- _TASK INSTRUCTIONS_: Look over the lines below. Report each one that includes the string "total".

Items listed in a dataset
%%
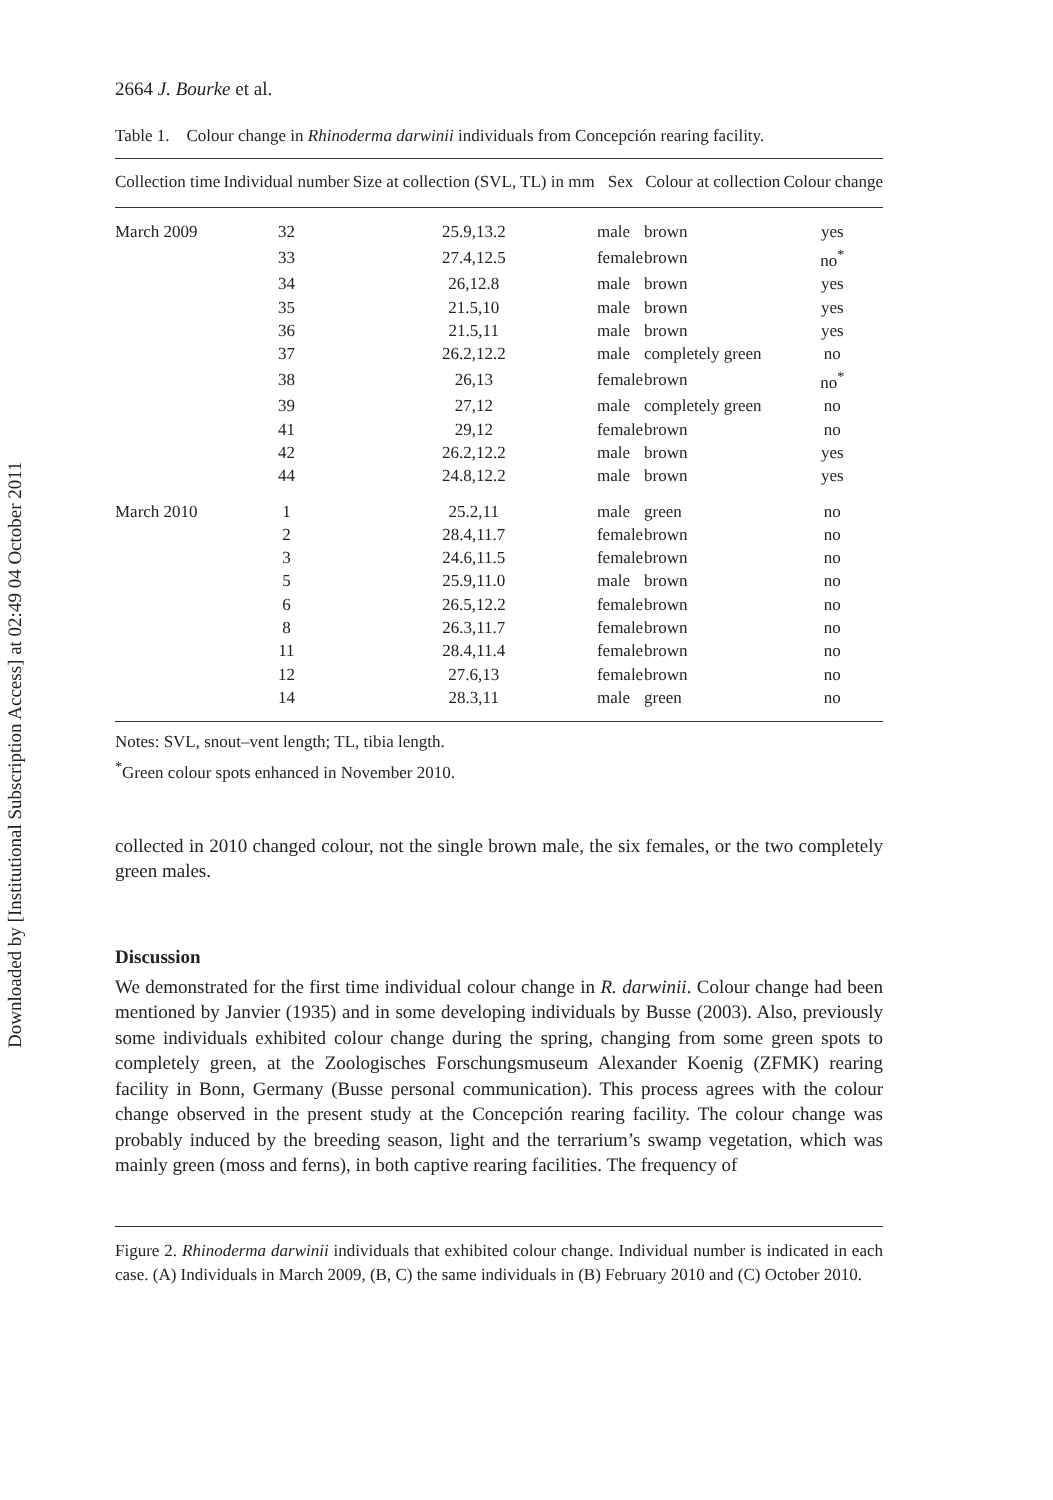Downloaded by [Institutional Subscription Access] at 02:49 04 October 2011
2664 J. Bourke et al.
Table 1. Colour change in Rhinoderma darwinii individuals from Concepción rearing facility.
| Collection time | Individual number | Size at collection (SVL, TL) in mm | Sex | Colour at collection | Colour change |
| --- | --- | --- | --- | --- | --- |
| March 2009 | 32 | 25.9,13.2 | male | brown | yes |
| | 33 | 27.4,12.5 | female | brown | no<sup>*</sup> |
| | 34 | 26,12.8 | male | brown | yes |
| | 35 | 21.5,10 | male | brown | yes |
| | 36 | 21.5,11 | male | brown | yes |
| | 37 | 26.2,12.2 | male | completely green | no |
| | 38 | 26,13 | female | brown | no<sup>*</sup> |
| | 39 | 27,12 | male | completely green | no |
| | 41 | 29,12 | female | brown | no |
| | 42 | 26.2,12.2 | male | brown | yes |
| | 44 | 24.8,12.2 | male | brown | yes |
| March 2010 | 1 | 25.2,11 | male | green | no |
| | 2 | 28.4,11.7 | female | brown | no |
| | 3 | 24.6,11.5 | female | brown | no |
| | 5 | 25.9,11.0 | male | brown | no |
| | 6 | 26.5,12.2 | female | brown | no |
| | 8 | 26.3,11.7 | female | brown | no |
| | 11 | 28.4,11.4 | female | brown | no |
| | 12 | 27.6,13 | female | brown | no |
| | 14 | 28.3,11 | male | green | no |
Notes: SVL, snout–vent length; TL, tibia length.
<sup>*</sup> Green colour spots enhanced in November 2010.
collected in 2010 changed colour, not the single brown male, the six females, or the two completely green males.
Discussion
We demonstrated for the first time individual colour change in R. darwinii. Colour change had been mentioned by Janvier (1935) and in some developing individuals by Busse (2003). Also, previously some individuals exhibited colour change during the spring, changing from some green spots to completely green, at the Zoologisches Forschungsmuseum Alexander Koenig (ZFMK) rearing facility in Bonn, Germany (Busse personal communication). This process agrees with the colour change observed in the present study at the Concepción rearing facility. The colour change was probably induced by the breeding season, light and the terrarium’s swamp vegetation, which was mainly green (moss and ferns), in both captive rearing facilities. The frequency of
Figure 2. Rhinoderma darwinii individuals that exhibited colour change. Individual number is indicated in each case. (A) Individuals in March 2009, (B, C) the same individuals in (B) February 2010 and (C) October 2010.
%%
%%
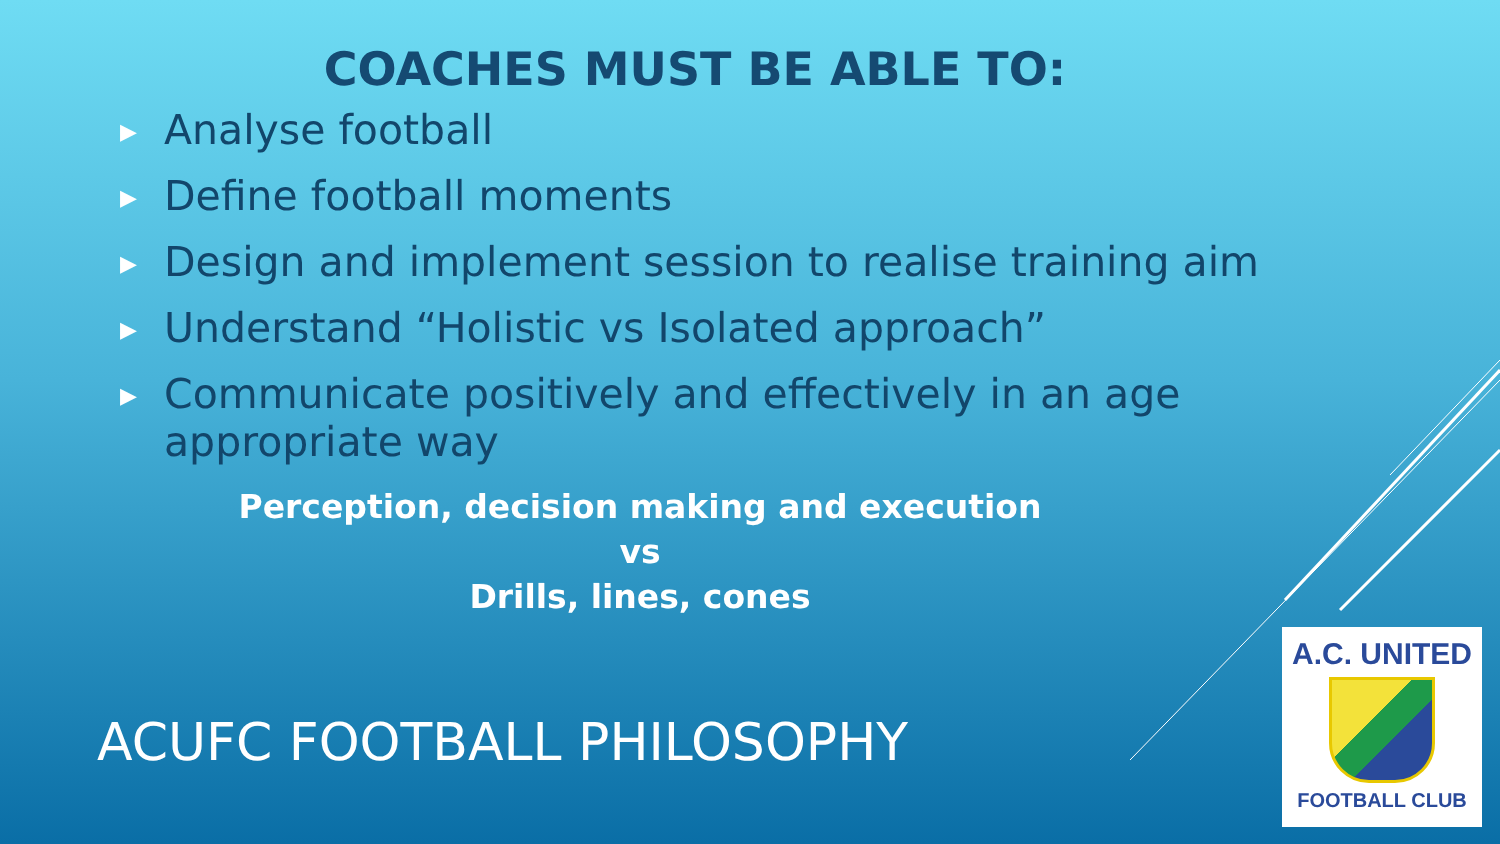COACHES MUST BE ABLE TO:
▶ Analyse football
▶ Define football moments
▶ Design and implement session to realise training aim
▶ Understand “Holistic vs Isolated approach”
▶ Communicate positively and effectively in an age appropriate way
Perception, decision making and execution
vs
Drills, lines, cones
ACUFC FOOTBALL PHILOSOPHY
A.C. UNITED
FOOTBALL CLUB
%%
%%
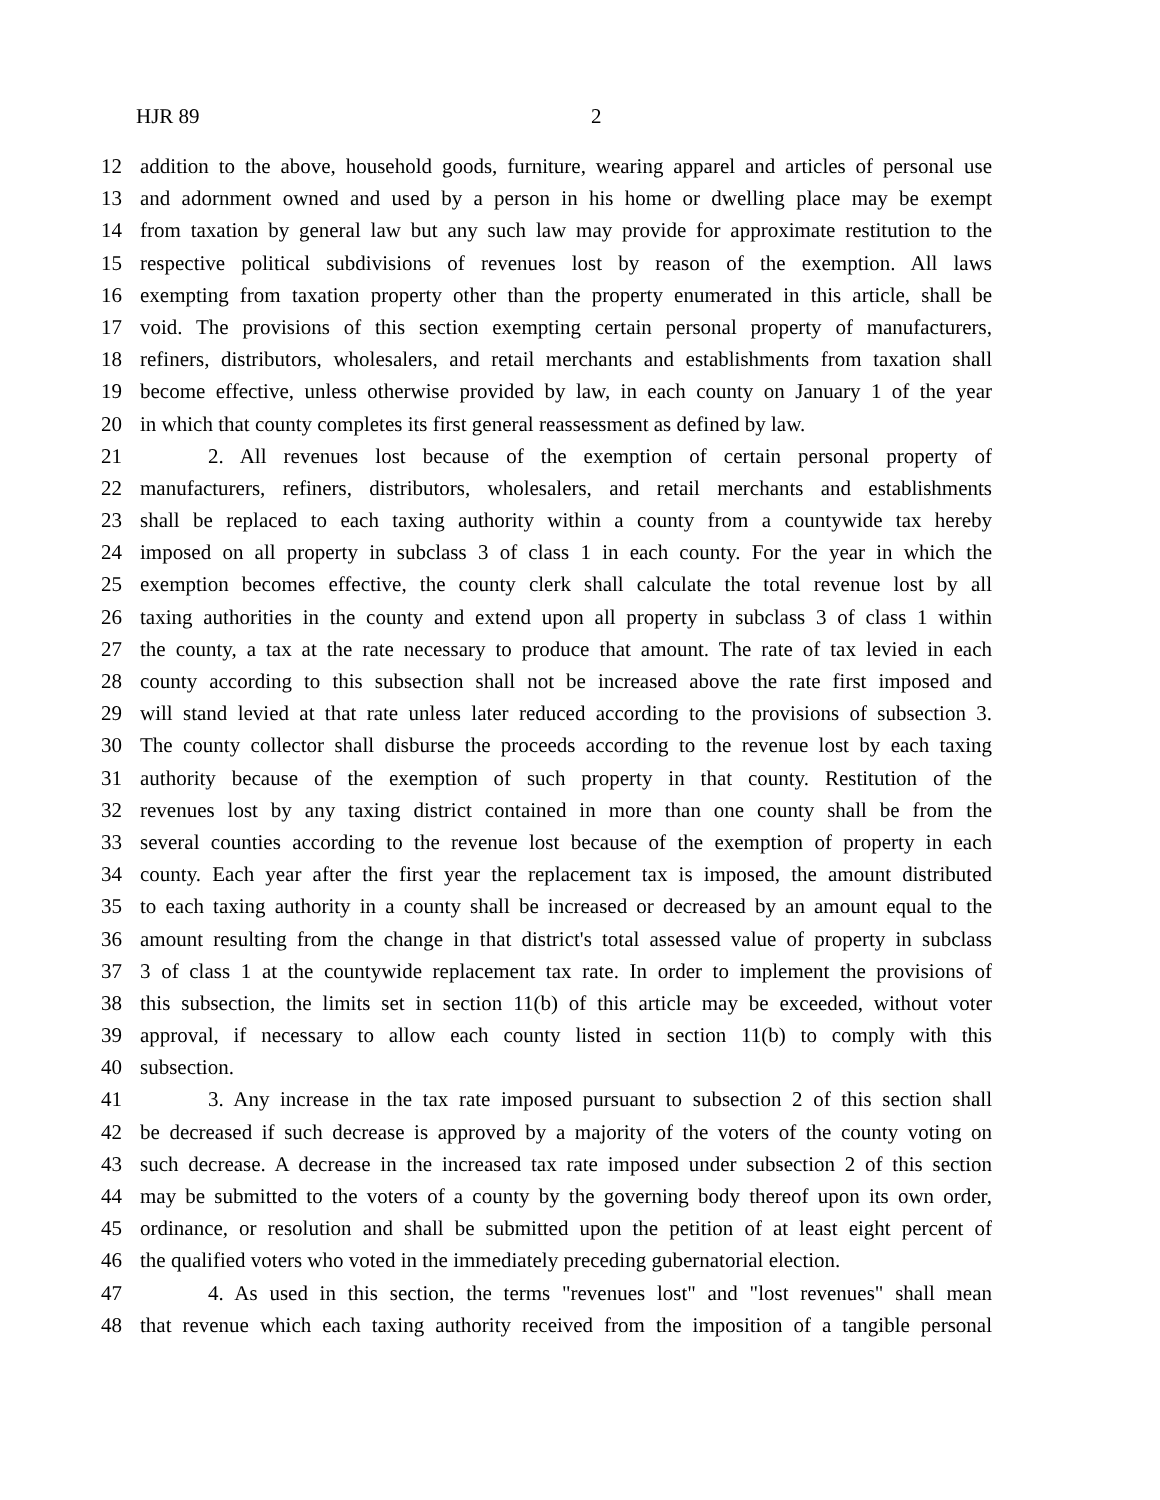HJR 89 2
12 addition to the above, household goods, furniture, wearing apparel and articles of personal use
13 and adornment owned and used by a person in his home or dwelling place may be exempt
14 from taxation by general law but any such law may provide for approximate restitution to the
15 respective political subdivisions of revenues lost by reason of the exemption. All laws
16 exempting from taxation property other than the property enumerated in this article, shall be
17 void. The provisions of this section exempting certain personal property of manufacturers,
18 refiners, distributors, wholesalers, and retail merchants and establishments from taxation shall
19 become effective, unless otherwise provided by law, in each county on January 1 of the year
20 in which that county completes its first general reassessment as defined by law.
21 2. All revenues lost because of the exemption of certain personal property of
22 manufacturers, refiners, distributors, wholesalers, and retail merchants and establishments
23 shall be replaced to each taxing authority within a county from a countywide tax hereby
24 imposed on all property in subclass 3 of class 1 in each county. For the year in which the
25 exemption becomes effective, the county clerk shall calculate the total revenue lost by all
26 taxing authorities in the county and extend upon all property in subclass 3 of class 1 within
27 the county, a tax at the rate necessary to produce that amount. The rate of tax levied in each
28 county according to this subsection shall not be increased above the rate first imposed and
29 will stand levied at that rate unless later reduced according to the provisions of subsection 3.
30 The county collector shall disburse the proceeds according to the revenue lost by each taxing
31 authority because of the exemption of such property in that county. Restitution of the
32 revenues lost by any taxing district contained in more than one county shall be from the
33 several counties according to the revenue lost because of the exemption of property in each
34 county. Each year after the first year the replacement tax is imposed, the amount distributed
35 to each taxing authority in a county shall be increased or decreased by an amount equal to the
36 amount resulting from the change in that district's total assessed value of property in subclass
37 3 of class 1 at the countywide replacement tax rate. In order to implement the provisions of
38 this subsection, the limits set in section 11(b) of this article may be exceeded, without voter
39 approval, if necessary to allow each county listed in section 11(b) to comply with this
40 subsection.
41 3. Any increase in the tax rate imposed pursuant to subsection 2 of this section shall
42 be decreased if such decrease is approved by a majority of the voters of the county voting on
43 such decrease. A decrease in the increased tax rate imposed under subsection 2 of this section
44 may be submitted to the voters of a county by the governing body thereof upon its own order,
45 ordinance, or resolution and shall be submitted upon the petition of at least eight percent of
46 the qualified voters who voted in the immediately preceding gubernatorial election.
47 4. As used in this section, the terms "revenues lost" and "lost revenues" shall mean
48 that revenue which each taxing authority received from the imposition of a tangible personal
%%
- _WRITTEN ANSWER_:
25 exemption becomes effective, the county clerk shall calculate the total revenue lost by all
36 amount resulting from the change in that district's total assessed value of property in subclass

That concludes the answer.